- **What you will do**: Copy the following records word for word, leaving out the pictures.

— Begin Records for this exercise —

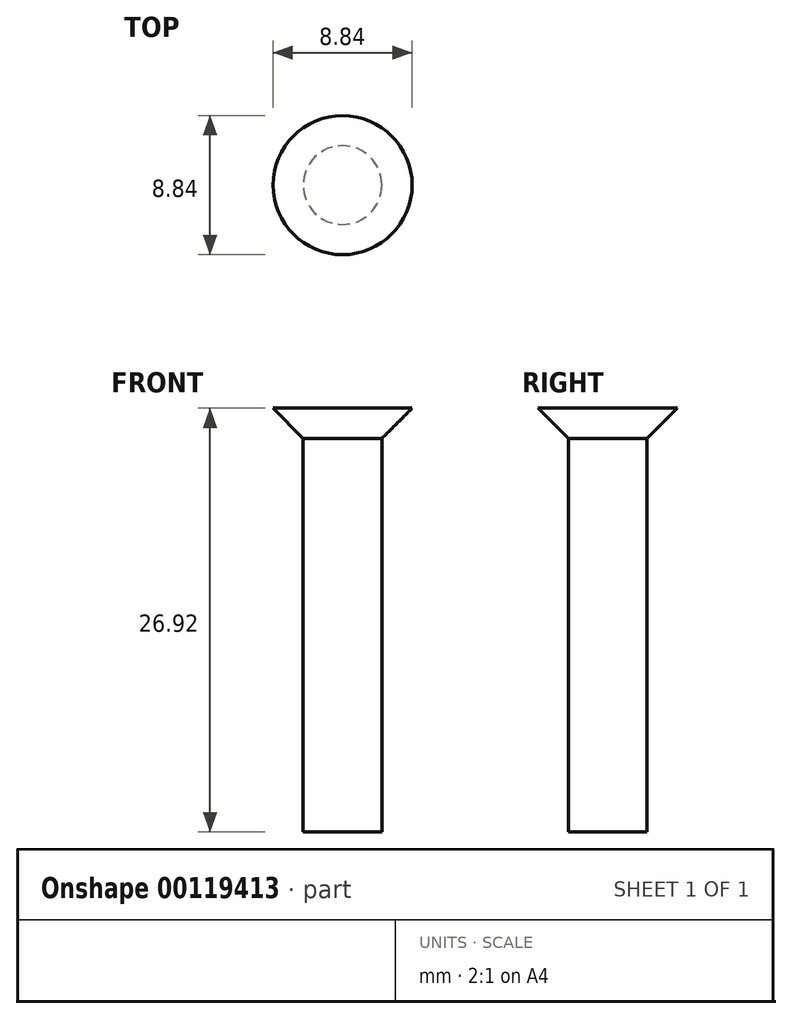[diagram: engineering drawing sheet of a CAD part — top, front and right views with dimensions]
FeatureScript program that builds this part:
annotation { "Feature Type Name" : "Feature", "Feature Type Description" : "" }
export const myFeature = defineFeature(function(context is Context, id is Id, definition is map)
    precondition{}
    {
        {
            var Q0;
            Q0=qCreatedBy(makeId("Front.planeOp"),FACE);
            var sketch = newSketch(context, id + "F0", { "sketchPlane" : qUnion([Q0])});
            skLineSegment(sketch, "E0", {"start": v(0, 28.51) * mm, "end": v(0, -10.66) * mm, "construction": true});
            skLineSegment(sketch, "E1.top", {"start": v(0, -4.55) * mm, "end": v(-2.5, -4.55) * mm});
            skLineSegment(sketch, "E1.right", {"start": v(-2.5, 20.45) * mm, "end": v(-2.5, -4.55) * mm});
            skLineSegment(sketch, "E2", {"start": v(-2.5, 20.45) * mm, "end": v(-4.42, 22.37) * mm});
            skLineSegment(sketch, "E3", {"start": v(-4.42, 22.37) * mm, "end": v(0, 22.37) * mm});
            skLineSegment(sketch, "E4", {"start": v(0, 22.37) * mm, "end": v(0, -4.55) * mm});
            skSolve(sketch);
        }
        {
            var Q0;
            Q0 = qSketchRegion(id + "F0", true);
            var Q1;
            Q1=sQuery(id+"F0.wireOp",EDGE,"E0");
            revolve(context, id + "F1", {"entities" : qUnion([Q0]), "axis" : qUnion([Q1]), "revolveType" : RevolveType.FULL});
        }
    });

— End Records for this exercise —

- **Task result**:
[diagram: engineering drawing sheet of a CAD part — top, front and right views with dimensions]
FeatureScript program that builds this part:
annotation { "Feature Type Name" : "Feature", "Feature Type Description" : "" }
export const myFeature = defineFeature(function(context is Context, id is Id, definition is map)
    precondition{}
    {
        {
            var Q0;
            Q0=qCreatedBy(makeId("Front.planeOp"),FACE);
            var sketch = newSketch(context, id + "F0", { "sketchPlane" : qUnion([Q0])});
            skLineSegment(sketch, "E0", {"start": v(0, 28.51) * mm, "end": v(0, -10.66) * mm, "construction": true});
            skLineSegment(sketch, "E1.top", {"start": v(0, -4.55) * mm, "end": v(-2.5, -4.55) * mm});
            skLineSegment(sketch, "E1.right", {"start": v(-2.5, 20.45) * mm, "end": v(-2.5, -4.55) * mm});
            skLineSegment(sketch, "E2", {"start": v(-2.5, 20.45) * mm, "end": v(-4.42, 22.37) * mm});
            skLineSegment(sketch, "E3", {"start": v(-4.42, 22.37) * mm, "end": v(0, 22.37) * mm});
            skLineSegment(sketch, "E4", {"start": v(0, 22.37) * mm, "end": v(0, -4.55) * mm});
            skSolve(sketch);
        }
        {
            var Q0;
            Q0 = qSketchRegion(id + "F0", true);
            var Q1;
            Q1=sQuery(id+"F0.wireOp",EDGE,"E0");
            revolve(context, id + "F1", {"entities" : qUnion([Q0]), "axis" : qUnion([Q1]), "revolveType" : RevolveType.FULL});
        }
    });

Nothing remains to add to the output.